#### [Problem to work on]
Write out the rows below again, replacing every "Yokohama Geolandar" with "Toyo Open Country" and changing nothing else.

#### [Data supplied]
════════════════
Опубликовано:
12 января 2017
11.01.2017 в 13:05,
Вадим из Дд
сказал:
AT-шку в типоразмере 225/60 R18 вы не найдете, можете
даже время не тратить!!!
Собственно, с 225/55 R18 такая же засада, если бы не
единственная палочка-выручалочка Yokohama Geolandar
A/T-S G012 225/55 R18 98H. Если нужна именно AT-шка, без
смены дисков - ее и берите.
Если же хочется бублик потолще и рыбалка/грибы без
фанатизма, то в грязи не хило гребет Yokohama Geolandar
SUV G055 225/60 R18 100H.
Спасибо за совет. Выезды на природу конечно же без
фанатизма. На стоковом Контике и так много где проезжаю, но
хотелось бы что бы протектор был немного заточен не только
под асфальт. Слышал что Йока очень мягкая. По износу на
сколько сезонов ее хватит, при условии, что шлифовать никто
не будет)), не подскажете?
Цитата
════════════════
#### [Result of this task]
Опубликовано:
12 января 2017
11.01.2017 в 13:05,
Вадим из Дд
сказал:
AT-шку в типоразмере 225/60 R18 вы не найдете, можете
даже время не тратить!!!
Собственно, с 225/55 R18 такая же засада, если бы не
единственная палочка-выручалочка Toyo Open Country
A/T-S G012 225/55 R18 98H. Если нужна именно AT-шка, без
смены дисков - ее и берите.
Если же хочется бублик потолще и рыбалка/грибы без
фанатизма, то в грязи не хило гребет Toyo Open Country
SUV G055 225/60 R18 100H.
Спасибо за совет. Выезды на природу конечно же без
фанатизма. На стоковом Контике и так много где проезжаю, но
хотелось бы что бы протектор был немного заточен не только
под асфальт. Слышал что Йока очень мягкая. По износу на
сколько сезонов ее хватит, при условии, что шлифовать никто
не будет)), не подскажете?
Цитата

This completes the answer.